Run the catastrophy fungal trophy classifier for many genomes.
The python package now bundles a pipeline that runs HMMER in parallel for you. This nextflow pipeline won't be maintained into the future.
Details of the new pipeline are here: https://github.com/ccdmb/catastrophy#using-the-catastrophy-pipeline
This pipeline automates the process of running HMMER3 and CATAStrophy on many genomes.
The pipeline is built using Nextflow (version >=20.01.0), a workflow tool to run tasks across multiple compute infrastructures in a very portable manner. It comes with docker containers making installation trivial and results highly reproducible.

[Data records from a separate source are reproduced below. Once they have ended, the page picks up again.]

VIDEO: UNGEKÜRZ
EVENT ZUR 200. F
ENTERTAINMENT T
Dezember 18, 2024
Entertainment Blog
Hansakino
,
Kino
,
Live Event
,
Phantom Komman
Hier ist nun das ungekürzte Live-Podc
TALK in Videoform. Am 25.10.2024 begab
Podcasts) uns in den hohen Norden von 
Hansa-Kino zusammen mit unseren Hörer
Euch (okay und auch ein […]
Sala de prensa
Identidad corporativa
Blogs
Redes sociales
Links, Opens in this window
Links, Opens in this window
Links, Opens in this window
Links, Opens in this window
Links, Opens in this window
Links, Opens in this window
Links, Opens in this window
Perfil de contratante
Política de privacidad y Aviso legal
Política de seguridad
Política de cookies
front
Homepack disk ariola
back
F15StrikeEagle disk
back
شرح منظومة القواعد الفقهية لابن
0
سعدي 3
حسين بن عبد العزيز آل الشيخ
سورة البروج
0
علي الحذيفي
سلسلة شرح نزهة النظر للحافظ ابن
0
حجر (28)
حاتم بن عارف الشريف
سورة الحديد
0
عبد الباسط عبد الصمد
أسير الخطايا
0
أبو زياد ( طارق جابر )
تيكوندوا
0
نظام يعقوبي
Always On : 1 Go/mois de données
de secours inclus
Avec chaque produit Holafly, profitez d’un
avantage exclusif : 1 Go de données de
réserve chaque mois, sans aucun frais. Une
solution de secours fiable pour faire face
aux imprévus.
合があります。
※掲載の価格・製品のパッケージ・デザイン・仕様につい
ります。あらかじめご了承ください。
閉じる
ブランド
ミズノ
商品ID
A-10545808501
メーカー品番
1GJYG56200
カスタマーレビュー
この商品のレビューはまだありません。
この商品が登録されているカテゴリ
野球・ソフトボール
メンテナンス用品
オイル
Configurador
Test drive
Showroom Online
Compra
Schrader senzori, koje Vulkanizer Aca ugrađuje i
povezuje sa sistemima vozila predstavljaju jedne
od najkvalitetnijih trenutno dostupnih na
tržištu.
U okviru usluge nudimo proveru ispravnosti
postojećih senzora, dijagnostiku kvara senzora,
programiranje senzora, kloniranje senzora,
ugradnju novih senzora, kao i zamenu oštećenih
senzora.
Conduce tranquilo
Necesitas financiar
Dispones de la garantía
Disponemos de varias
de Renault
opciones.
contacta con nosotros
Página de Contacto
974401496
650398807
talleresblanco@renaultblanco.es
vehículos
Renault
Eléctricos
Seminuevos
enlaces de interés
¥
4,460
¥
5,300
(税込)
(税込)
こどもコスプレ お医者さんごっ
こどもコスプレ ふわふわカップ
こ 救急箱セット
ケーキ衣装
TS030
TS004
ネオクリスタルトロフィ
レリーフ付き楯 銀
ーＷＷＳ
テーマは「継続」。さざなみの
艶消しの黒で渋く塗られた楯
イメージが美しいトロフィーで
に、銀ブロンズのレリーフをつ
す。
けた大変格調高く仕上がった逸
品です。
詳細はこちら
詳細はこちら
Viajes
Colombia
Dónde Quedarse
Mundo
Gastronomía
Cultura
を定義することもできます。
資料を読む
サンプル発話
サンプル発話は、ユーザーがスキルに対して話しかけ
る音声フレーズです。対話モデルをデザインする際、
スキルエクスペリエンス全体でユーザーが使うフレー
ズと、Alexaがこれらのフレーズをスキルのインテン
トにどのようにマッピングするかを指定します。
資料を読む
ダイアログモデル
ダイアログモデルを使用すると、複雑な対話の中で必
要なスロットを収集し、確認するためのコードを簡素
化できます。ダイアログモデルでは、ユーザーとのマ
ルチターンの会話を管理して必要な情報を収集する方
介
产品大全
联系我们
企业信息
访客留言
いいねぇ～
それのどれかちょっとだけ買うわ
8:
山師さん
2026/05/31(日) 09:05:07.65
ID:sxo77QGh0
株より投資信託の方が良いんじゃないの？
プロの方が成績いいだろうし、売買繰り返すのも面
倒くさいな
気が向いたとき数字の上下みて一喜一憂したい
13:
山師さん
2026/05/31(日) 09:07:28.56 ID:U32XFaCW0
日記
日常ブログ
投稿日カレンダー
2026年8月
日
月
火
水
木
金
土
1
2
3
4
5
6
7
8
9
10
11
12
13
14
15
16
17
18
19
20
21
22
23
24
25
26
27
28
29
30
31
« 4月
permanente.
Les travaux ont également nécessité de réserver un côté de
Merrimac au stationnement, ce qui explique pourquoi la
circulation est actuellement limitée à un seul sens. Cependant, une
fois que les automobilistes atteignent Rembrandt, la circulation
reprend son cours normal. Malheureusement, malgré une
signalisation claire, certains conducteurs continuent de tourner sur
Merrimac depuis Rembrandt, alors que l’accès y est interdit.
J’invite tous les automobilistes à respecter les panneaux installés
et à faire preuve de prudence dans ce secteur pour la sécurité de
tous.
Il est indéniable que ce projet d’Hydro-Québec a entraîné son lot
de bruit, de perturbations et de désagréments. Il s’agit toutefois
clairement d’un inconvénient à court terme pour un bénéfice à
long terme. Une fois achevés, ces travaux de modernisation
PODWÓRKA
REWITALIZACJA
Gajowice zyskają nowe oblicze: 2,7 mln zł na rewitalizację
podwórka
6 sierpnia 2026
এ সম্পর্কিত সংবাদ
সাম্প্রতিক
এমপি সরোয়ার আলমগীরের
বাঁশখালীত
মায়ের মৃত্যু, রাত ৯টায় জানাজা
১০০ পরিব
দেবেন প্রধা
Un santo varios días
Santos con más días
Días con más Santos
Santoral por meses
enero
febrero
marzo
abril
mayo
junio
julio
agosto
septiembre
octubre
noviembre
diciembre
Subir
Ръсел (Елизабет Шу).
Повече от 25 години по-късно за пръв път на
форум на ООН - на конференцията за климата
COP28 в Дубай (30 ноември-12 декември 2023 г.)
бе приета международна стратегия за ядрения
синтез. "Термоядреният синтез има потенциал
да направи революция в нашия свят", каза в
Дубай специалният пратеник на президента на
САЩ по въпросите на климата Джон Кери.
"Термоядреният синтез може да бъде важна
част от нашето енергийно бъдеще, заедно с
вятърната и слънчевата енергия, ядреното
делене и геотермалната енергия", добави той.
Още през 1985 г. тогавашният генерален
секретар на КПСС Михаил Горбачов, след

This documentation is a bit sparse right now. We're all time poor. If you are having trouble, please don't hesitate to raise an issue on github or email me.
i. Install nextflow
ii. Install one of docker
, singularity
or conda
iii. Download the pipeline and test it on a minimal dataset with a single command
nextflow run ccdmb/catastrophy-pipeline -profile test,<docker/singularity/conda>
iv. Start running your own analysis!
nextflow run ccdmb/catastrophy-pipeline -profile <docker/singularity/conda> --proteomes 'proteomes/*.fasta' --dbcan_version 8
Parameter | default | description |
---|---|---|
--help |
flag | Show help text and exit. |
--proteomes |
File or glob of files. | The proteins in fasta format that catastrophy should classify. Each file is treated as a separate organism. |
--dbcan_version |
4,5,6,7 or 8 | The version of dbCAN to count CAZymes from. By default, will attempt to download the correct dbCAN database for this version and use that. |
--dbcan |
File | A copy of the dbCAN HMMER3 formatted database of CAZymes. If you use this option, you must also provide the --dbcan_version number. |
--dbcan_url |
URL | The url to download the dbCAN HMMER3 formatted database from. If you use this option, you must also provide the --dbcan_version number. |
--outdir |
results |
The directory to write results to. |
I highly recommend that you use the --dbcan_version
flag without --dbcan
or --dbcan_url
.
This will ensure that the correct model and database versions are used.
Nextflow can run tasks in parallel, I will add some documentation to this later. Generally, it should do some of this automatically but more advanced things like using supercomputers or distributed cloud setups are more complex.